→ Direction: Could you rewrite the data below from the line containing "order: Poales" through the line containing "genus: Platynota", swapping "common name" for "vernacular name" and leaving everything else unchanged?

→ Record excerpts:
-- -- --
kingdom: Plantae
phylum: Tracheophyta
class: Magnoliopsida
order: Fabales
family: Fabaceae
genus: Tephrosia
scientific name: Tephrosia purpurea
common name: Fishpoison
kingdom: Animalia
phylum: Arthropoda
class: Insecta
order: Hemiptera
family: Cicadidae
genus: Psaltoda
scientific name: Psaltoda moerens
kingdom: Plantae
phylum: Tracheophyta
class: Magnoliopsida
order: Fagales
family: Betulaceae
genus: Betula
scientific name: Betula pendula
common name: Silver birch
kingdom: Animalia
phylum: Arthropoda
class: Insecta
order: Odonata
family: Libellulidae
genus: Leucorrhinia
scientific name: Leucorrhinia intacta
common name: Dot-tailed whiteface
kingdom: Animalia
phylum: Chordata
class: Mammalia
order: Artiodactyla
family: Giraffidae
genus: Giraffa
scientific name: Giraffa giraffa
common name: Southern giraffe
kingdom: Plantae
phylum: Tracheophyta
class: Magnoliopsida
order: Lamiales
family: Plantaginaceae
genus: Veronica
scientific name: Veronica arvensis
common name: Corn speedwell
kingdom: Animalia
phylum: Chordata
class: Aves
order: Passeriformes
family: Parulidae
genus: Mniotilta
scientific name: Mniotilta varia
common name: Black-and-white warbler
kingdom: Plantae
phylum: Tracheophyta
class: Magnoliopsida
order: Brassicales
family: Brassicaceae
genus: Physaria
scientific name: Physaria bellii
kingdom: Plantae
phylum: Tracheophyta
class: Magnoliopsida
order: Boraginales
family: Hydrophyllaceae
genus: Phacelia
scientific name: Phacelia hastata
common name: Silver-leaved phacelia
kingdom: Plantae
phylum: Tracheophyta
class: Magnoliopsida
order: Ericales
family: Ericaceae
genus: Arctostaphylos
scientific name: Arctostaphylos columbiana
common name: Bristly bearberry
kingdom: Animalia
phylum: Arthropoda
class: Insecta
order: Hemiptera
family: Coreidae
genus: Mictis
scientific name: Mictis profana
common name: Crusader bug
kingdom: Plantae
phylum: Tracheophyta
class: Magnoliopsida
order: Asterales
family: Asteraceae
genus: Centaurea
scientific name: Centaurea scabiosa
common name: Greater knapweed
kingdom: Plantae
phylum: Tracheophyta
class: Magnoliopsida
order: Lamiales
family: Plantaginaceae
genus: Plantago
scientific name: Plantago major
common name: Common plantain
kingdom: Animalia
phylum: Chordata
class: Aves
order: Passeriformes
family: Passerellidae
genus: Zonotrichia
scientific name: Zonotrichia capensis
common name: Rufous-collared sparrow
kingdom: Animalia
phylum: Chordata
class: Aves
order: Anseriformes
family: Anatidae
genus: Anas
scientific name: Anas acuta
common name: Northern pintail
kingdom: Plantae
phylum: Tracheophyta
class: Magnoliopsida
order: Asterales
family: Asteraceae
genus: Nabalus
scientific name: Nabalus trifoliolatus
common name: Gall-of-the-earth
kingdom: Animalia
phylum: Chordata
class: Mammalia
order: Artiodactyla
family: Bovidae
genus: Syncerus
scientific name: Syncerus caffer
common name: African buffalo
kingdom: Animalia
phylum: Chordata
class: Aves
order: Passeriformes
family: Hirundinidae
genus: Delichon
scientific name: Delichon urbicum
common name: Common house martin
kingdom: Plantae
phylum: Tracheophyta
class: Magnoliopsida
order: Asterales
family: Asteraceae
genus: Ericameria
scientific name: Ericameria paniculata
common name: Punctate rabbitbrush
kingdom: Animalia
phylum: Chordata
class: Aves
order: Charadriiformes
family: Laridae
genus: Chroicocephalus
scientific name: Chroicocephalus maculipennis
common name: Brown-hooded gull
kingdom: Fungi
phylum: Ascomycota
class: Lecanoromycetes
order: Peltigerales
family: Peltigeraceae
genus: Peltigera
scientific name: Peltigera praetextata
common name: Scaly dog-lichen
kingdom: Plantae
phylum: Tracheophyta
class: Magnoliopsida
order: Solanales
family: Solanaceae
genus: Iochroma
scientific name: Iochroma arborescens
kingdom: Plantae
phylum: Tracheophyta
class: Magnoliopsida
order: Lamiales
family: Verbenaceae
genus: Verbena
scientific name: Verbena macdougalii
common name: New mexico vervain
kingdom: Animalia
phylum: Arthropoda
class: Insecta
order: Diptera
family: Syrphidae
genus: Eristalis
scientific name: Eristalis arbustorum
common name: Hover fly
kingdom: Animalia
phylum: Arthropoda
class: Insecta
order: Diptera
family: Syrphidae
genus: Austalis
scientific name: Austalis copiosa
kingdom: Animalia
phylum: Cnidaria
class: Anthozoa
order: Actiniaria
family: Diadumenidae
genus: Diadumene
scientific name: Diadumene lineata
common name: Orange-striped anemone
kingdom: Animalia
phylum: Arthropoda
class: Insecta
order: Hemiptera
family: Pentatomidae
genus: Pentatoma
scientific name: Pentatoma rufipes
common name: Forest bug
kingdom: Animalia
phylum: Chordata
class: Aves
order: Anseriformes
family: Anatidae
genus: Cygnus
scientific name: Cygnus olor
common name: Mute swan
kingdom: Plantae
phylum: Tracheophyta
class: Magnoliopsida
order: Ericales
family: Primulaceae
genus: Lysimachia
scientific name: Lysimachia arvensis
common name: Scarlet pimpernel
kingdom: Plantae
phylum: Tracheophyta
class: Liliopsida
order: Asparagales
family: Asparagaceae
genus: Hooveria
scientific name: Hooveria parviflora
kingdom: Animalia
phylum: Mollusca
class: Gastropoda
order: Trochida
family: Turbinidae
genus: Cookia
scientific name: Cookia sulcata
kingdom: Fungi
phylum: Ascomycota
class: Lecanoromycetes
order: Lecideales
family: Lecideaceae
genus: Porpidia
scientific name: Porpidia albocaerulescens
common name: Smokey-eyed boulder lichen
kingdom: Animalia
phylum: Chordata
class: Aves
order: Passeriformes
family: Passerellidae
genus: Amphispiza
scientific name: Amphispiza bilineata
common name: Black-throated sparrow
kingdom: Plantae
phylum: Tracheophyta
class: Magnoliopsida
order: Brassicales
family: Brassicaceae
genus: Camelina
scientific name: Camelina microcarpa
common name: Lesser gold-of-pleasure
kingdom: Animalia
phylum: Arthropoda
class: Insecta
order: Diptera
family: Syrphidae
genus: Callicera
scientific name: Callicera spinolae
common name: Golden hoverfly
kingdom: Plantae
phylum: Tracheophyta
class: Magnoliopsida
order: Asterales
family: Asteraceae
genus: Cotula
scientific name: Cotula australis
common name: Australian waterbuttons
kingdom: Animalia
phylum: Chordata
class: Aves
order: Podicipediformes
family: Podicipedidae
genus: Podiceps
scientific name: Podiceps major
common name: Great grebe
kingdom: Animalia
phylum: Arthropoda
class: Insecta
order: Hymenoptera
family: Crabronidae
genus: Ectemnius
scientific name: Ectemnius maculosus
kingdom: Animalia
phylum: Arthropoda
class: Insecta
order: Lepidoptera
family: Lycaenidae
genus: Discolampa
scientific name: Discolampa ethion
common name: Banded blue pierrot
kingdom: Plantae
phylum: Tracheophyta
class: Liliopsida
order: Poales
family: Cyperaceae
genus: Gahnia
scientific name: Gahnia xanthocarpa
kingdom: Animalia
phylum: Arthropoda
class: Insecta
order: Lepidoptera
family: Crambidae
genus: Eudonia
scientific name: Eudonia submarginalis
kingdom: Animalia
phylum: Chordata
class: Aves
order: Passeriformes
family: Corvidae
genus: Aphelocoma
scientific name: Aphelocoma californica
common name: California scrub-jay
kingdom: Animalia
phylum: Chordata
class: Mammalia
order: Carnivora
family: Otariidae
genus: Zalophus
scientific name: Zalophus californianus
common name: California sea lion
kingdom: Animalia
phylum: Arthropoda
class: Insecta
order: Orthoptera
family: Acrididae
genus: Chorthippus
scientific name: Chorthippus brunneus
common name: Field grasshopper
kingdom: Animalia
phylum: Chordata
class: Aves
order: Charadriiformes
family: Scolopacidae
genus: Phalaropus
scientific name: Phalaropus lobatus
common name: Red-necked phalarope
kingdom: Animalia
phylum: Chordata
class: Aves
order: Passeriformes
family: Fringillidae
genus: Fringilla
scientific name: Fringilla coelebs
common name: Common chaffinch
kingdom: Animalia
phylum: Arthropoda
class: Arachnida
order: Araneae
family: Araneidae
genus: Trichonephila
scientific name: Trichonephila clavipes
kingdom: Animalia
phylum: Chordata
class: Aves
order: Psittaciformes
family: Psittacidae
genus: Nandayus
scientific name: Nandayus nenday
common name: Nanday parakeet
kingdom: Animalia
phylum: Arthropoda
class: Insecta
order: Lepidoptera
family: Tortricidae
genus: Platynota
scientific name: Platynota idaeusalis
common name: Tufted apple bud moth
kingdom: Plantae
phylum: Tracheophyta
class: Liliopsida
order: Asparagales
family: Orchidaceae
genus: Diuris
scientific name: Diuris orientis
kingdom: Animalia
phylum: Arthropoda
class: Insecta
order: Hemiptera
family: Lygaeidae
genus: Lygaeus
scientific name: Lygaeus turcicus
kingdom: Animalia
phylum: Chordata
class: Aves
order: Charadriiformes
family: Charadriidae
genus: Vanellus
-- -- --
→ Solution to this problem:
order: Poales
family: Cyperaceae
genus: Gahnia
scientific name: Gahnia xanthocarpa
kingdom: Animalia
phylum: Arthropoda
class: Insecta
order: Lepidoptera
family: Crambidae
genus: Eudonia
scientific name: Eudonia submarginalis
kingdom: Animalia
phylum: Chordata
class: Aves
order: Passeriformes
family: Corvidae
genus: Aphelocoma
scientific name: Aphelocoma californica
vernacular name: California scrub-jay
kingdom: Animalia
phylum: Chordata
class: Mammalia
order: Carnivora
family: Otariidae
genus: Zalophus
scientific name: Zalophus californianus
vernacular name: California sea lion
kingdom: Animalia
phylum: Arthropoda
class: Insecta
order: Orthoptera
family: Acrididae
genus: Chorthippus
scientific name: Chorthippus brunneus
vernacular name: Field grasshopper
kingdom: Animalia
phylum: Chordata
class: Aves
order: Charadriiformes
family: Scolopacidae
genus: Phalaropus
scientific name: Phalaropus lobatus
vernacular name: Red-necked phalarope
kingdom: Animalia
phylum: Chordata
class: Aves
order: Passeriformes
family: Fringillidae
genus: Fringilla
scientific name: Fringilla coelebs
vernacular name: Common chaffinch
kingdom: Animalia
phylum: Arthropoda
class: Arachnida
order: Araneae
family: Araneidae
genus: Trichonephila
scientific name: Trichonephila clavipes
kingdom: Animalia
phylum: Chordata
class: Aves
order: Psittaciformes
family: Psittacidae
genus: Nandayus
scientific name: Nandayus nenday
vernacular name: Nanday parakeet
kingdom: Animalia
phylum: Arthropoda
class: Insecta
order: Lepidoptera
family: Tortricidae
genus: Platynota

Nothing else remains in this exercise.